His attention was drawn to the fact that speech plays the most important part in the development of complex behavior; it is speech that creates new functions inter-connected through their meaning. He then studied the changing meaning of words in the course of the child’s development showing that the meaning of a word is not constant through various periods of childhood, and that as speech develops, the correlation of mental processes is developed and new functions are formed to become finally the specific features of the adult mind.
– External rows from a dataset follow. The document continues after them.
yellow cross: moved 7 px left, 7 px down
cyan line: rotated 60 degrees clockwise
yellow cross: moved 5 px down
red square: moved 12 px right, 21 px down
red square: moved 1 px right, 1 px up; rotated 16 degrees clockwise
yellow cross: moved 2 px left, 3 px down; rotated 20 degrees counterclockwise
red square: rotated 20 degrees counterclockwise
Starting with a study of the development of mental functions, Vygotsky arrived at his theory of the significant integration of human consciousness, which he conceives as the product of this development.
Vygotsky, however, did not confine himself to the study of theoretical problems, but devoted much of his work to the practical application of psychology. Unlike the psychologists of both the physiological and the idealistic (geisteswissenschaftlichen) schools, Vygotsky tried to find a scientific solution of the practical problems of our daily life. Many of his studies are of great value for the improvement of educational methods. His collaborators showed hw children understand the ideas with which they are presented at school, how the child’s development affects his training, and how, in turn, he is stimulated by this training. Vygotsky’s laboratory work allowed him to predict the development of the child and to define its scope. The work which he carried out in the Institute for the Experimental Study of Mental Defectives in Moscow shows how diagnostic and educational work should be based on the study of the development of mental functions.
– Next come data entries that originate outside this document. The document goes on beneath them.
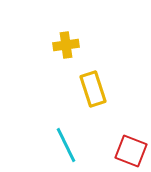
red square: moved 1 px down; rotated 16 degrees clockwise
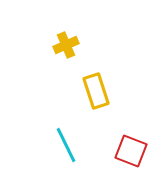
yellow cross: rotated 15 degrees counterclockwise
yellow rectangle: moved 3 px right, 2 px down
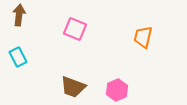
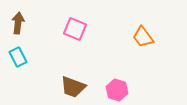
brown arrow: moved 1 px left, 8 px down
orange trapezoid: rotated 50 degrees counterclockwise
pink hexagon: rotated 20 degrees counterclockwise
The psychiatric and neurological clinics owe to him a number of valuable contributions. He has shown that the study of the part in the understanding of the mechanisms of nervous and mental diseases. In his work on the psychology of schizophrenia and phasia he gave brilliant examples of how clinical problems can be solved with the aid of psychological methods. His posthumous paper to the Psychoneurological Congress deals with the problem of localization of mental functions in the cortex.
We have lost a scholarly pioneer who has shown new ways to Soviet psychology, education, and psychiatry. His pupils are now working in various laboratories in Moscow, Leningrad, and Kharkov. He has left a considerable number of books, among which Pedology of the School Age, Pedology of the Juvenile, and Thought and Speech are the most important. A philosophical work of his, Spinoza’s Theory of Emotions – Prologomena to the Psychology of Man, is yet to be published.
We have lost a man who has been closely connected with Soviet public life, and who manifold activities have, to a considerable extent, marked out the ways by which scientific work will be carried on in schools and in subsidiary institutions.
He was a man whose great intellect and personal charm will be ever remembered by those who had the privilege of coming into contact with him.
1. Educational Psychology (Russian), Moscow, 1926.
2. Pedology of the School Age (Russian), Moscow 1928.
3. Outlines of the Development of Behavior (with Luria, Russian), Moscow 1930.
4. Pedology of the Juvenile. (Russian), Moscow 1934.
5. Principles of Pedology. Lectures (Russian), Moscow 1934.
6. Thought and Speech. (Russian), Moscow 1934.
7. The Meaning of the Present Psychological Crisis (In print).
8. Spinoza and His Theory of Emotions – Prologomena to the Psychology of Man (In print).
9. “The Problem of the Cultural Development of the Child,” Journal of Genetic Psychology, 1929, XXXVI, 413-434.
10. “Thought in Schizophrenia,” Archives of Neurology and Psychiatry, 31, 1934, 1063-1077.